When checking the quality of human-labeled ground truth in the ISBI segmentation challenge dataset, we notice that some cell labels are missed (e.g., 2nd row of Fig. 6). We collect a new Phase100 dataset by staining the cells and capturing their images with both phase contrast and fluorescent microscopy, as shown in Fig. 7(a) and (b). The fluorescent image (Fig. 7(b)) shows a high quality soft segmentation without human errors, which can be thresholded to a bitmap (Fig. 7(c)). (Note, for long-term cell monitoring, cells cannot be stained to damage their viability. The staining here is only for the purpose of collecting ground-truth.) The probability maps generated by U-Net and our method are shown in Fig. 7(d) and Fig. 7(e), respectively. The quantitative comparison in the bottom of Table 1 shows that our method outperforms U-Net on the Phase100 dataset. The high quality dataset with soft segmentation ground truth will be publicized along with the codes.
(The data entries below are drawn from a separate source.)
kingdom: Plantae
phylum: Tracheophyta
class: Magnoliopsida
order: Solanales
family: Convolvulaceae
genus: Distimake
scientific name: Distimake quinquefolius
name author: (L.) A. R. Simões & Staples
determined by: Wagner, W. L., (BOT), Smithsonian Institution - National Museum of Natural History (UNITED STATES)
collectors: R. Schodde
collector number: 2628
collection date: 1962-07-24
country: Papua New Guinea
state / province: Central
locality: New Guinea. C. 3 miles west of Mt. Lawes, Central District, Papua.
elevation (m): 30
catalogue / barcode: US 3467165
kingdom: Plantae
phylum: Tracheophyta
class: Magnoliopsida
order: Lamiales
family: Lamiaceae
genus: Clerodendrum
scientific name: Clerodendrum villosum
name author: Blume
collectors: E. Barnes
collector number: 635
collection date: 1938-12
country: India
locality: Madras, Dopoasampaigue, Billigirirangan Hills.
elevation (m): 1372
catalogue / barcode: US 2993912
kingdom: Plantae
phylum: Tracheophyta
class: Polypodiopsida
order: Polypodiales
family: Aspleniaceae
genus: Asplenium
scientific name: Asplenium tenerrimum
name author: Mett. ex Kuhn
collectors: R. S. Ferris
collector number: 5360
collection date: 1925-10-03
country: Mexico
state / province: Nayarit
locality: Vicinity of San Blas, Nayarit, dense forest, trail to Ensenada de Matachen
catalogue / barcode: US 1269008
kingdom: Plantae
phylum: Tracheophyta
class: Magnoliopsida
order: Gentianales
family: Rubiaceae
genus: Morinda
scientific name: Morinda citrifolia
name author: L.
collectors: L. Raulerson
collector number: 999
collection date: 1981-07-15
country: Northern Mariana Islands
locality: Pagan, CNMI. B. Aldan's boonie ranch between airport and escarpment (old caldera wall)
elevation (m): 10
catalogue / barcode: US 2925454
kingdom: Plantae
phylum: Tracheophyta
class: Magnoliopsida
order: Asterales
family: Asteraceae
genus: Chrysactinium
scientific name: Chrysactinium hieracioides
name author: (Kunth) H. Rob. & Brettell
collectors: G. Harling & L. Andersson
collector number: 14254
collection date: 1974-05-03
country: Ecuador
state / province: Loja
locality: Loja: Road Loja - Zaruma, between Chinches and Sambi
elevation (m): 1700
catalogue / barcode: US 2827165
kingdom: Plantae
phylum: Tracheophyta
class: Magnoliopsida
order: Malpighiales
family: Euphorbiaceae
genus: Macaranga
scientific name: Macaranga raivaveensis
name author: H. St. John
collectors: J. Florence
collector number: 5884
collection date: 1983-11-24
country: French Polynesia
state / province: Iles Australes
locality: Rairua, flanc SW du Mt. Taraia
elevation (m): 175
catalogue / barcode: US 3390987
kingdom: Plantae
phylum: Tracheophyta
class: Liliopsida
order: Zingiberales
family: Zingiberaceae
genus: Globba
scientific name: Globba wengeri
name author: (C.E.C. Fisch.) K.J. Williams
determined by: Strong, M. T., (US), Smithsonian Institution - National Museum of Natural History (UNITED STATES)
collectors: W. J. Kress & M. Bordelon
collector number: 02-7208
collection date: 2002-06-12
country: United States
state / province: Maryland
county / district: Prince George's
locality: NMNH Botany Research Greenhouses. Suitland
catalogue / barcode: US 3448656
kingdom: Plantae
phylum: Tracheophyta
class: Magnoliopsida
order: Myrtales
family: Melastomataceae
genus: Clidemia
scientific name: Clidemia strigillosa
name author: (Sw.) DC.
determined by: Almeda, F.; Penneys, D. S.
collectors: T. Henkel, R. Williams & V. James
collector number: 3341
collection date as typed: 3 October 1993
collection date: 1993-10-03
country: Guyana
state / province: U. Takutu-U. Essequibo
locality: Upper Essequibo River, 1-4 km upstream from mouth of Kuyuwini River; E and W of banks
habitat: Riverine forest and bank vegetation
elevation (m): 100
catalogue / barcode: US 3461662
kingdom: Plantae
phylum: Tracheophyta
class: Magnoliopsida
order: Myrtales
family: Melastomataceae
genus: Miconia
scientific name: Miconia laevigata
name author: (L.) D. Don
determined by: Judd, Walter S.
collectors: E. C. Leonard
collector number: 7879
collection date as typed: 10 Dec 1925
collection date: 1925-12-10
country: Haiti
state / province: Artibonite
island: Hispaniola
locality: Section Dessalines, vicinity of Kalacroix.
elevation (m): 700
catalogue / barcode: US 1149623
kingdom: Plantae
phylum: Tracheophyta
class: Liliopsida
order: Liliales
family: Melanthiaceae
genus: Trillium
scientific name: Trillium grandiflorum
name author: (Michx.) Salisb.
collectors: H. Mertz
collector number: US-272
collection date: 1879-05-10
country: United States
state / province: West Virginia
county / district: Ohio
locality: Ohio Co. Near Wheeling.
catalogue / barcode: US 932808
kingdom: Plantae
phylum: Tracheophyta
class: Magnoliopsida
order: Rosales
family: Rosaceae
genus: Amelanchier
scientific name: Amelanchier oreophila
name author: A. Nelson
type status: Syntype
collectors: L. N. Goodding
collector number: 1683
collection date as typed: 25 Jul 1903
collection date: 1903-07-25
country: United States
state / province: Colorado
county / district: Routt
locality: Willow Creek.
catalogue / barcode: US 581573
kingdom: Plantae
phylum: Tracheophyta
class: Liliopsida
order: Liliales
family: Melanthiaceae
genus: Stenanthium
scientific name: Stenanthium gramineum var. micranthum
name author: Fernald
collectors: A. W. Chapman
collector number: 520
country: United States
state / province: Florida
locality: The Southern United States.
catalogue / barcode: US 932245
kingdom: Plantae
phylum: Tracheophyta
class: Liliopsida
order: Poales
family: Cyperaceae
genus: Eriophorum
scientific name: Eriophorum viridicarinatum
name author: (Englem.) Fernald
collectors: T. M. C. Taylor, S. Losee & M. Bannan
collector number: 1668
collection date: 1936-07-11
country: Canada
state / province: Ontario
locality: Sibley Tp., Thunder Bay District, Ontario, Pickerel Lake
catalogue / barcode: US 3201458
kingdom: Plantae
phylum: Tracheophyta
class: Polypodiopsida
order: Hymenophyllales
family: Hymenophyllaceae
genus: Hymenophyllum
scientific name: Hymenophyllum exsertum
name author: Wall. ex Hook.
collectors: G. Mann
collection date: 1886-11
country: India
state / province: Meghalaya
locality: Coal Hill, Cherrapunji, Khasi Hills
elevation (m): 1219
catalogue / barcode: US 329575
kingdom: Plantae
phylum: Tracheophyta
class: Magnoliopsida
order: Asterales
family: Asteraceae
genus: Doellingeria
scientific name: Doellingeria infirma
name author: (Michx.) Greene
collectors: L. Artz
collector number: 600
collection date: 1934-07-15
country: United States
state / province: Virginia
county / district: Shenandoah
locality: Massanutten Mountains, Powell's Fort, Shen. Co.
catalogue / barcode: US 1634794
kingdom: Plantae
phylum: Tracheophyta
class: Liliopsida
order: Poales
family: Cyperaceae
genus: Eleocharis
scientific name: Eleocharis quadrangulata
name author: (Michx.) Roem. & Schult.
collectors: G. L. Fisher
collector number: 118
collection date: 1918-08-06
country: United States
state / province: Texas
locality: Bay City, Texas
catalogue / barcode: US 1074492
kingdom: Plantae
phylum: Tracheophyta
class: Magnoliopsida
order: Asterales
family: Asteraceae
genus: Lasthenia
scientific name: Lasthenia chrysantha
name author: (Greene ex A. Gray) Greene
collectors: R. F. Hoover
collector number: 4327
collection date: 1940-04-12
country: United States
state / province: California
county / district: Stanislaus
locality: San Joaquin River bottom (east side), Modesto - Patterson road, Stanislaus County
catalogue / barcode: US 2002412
Table 1. Experiment result

5 Conclusion

In this paper, we present pyramid-based fully convolutional networks (FCN) to attack the challenges in cell segmentation such as low contrast and irregular cell shapes. The accurate segmentation mask is achieved by fusing the segmentation outputs of all FCNs at different levels, in a cascaded refinement manner. The effectiveness of our method is validated on two datasets, which outperforms state-of-the-art methods.